Any publication about anything involving Charles Murray should tell this story in its full extent. His name should never be mentioned, ever, without reminding people that he's the living legacy of centuries of racist bull**** science, and that his work is racist bull****. But nearly all of the publications about the story focus on the students and hardly give a blip to how completely ****ing awful that man is. And people underestimate how much of an impact his book has had in shaping racism today in America. People still frequently cite his work, I linked a video with Jordan Peterson where Jordan Peterson does just that.

That's why I get angry by this ****. I don't think students should shut down debates, but the way this **** is reported blasts over the dark, very real history for cheap attacks on dumbass students, and the way this attention is focused feeds into reactionary rage. So stop feeding into it.

Originally posted by Eversor:
Sure, I'll agree to that (although I didn't bring up American exceptionalism and don't think it's entirely relevant here). I agree that there's no one vision of America that has an uncontested claim to being the normative one. And I'd go further and acknowledge that nativism and racism are enduring and recurring features of American society that are undoubtedly in tension with liberal ideas. At the same time, the US is a country where the dominant ethos is one where national identity is based on loyalty -- not to blood and soil national tribe -- but to foundational documents that guarantee the rights of individuals, the principle of limited government and the rule of law, which is really what's at the heart of liberalism.

I have more to say about that but I'm exhausted. Will get back to it later.

*pun intended.


Saying there are ideas like that "bedrock" to America is exactly American exceptionalism.
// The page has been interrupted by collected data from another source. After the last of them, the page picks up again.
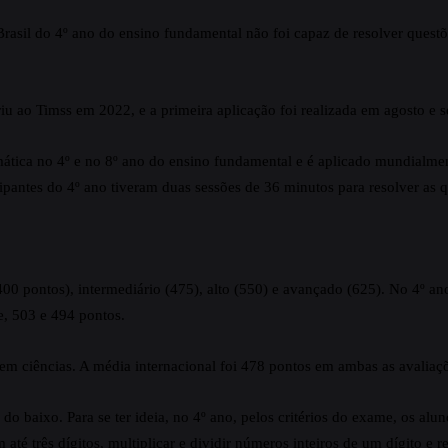
o Brasil do 4º ano do ensino fundamental não foi capaz de resolver qu
eriu ao Timss em 2022, e a primeira aplicação foi realizada em agosto e
ática no 4º e no 8º ano do ensino fundamental e é aplicado mundialme
cipantes do 4º ano tiveram duas sessões de 36 minutos para resolver as 
 400 pontos), intermediário (475), alto (550) e avançado (625). No 4º 
e, 503 e 494 pontos.
em ciências. A média internacional foi 478 pontos em ambas as avaliaç
o baixo. Para se ter ideia, no 4º ano, pelos critérios do exame, os a
té três dígitos, multiplicar e dividir números inteiros de um dígito e 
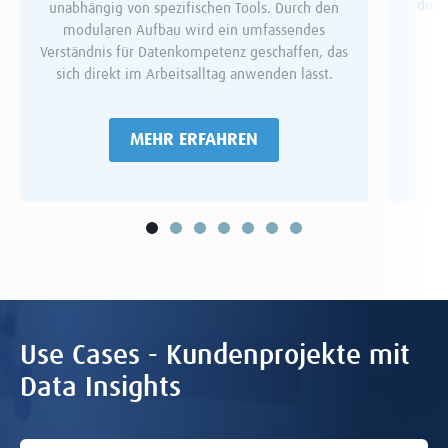
durc
unabhängig von spezifischen Tools. Durch den
modularen Aufbau wird ein umfassendes
Verständnis für Datenkompetenz geschaffen, das
sich direkt im Arbeitsalltag anwenden lässt.
MEHR ERFAHREN
Use Cases - Kundenprojekte mit
Data Insights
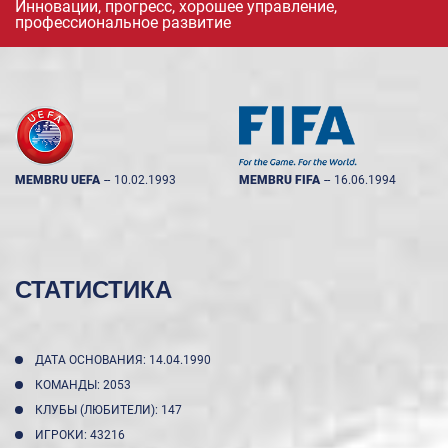
Инновации, прогресс, хорошее управление,
профессиональное развитие
MEMBRU UEFA
--
10.02.1993
MEMBRU FIFA
--
16.06.1994
СТАТИСТИКА
ДАТА ОСНОВАНИЯ: 14.04.1990
КОМАНДЫ: 2053
КЛУБЫ (ЛЮБИТЕЛИ): 147
ИГРОКИ: 43216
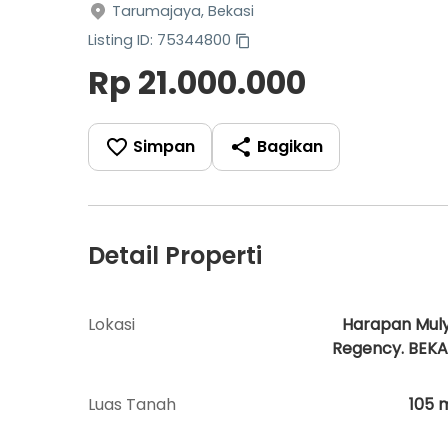
Tarumajaya, Bekasi
Listing ID: 75344800
Rp 21.000.000
Simpan
Bagikan
Detail Properti
Lokasi
Harapan Mul
Regency. BEKA
Luas Tanah
105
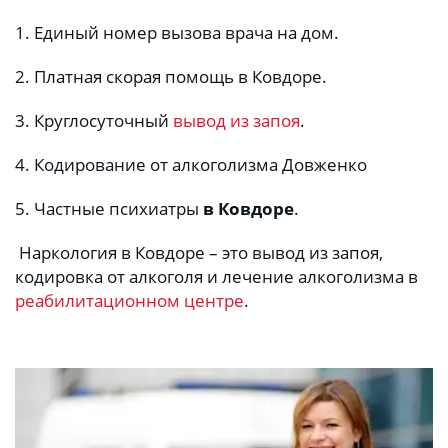
1. Единый номер вызова врача на дом.
2. Платная скорая помощь в Ковдоре.
3. Круглосуточный 
вывод из запоя
.
4. Кодирование от алкоголизма Довженко
5. Частные психиатры 
в Ковдоре
.
 Наркология в Ковдоре – это вывод из запоя, 
кодировка от алкоголя и лечение алкоголизма в 
реабилитационном центре
.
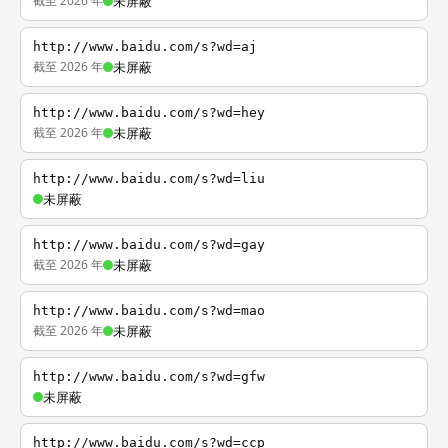
截至 2026 年
未屏蔽
http://www.baidu.com/s?wd=aj
截至 2026 年
未屏蔽
http://www.baidu.com/s?wd=hey
截至 2026 年
未屏蔽
http://www.baidu.com/s?wd=liu
未屏蔽
http://www.baidu.com/s?wd=gay
截至 2026 年
未屏蔽
http://www.baidu.com/s?wd=mao
截至 2026 年
未屏蔽
http://www.baidu.com/s?wd=gfw
未屏蔽
http://www.baidu.com/s?wd=ccp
You don't give it exactly that name and rhetoric, but by claiming there's something essentially American that sets us apart, some key principle that made us unique, is American exceptionalism. I do think America has some good ideas in it's founding documents, some superb ones, but they're not essentially ours.
2018-02-11, 9:40 PM #7199
Honestly though, it's probably half just a decay of journalistic standards and open journalistic practices. Journalism ****ing sucks today. Really bad. We need a more open, democratic press, so that we don't have to suffer through the awful writings and banal crap of everybody at NYT, WaPo, or Vox, who give way too much edge to reactionary bull**** or toxic neoliberal multicultural inequality.
2018-02-11, 9:49 PM #7200
Also, the Pioneer Fund, which funded Charles Murray's work, was founded by a guy who's ideas about race were taken in by the actual, literal Nazis and used as a basis for the Nuremburg Laws.

Like, this isn't just some minorly racist, haha wow you told a bad joke racism. The Pioneer Fund and people involved are an extremely devious, pernicious group of dedicated racists with a legacy as dark as it gets.

The fact that Charles Murray has been interviewed by Sam Harris, his ideas used by Jordan Peterson and frequently cited by alt-right figures, and has gained more legitimacy, should be concerning.

Read the WaPo article:

https://www.washingtonpost.com/news/grade-point/wp/2017/09/06/some-harvard-students-protest-charles-murray-speech/?utm_term=.20da31c4588b

Quote:
Protesters greeted author and libertarian scholar Charles Murray at Harvard College on Wednesday evening, objecting that he should not be allowed to speak on campus because they believe he is racist.


No, any person with their head screwed on right, who can cite sources and read (putting them leagues beyond ****ty WaPo reporting), knows he is racist. I mean, maybe they just didn't say it out of fear of a libel suit, but Christ, why should the focus be what the students think without calling out who that man really is? Instead of "believes", say "is".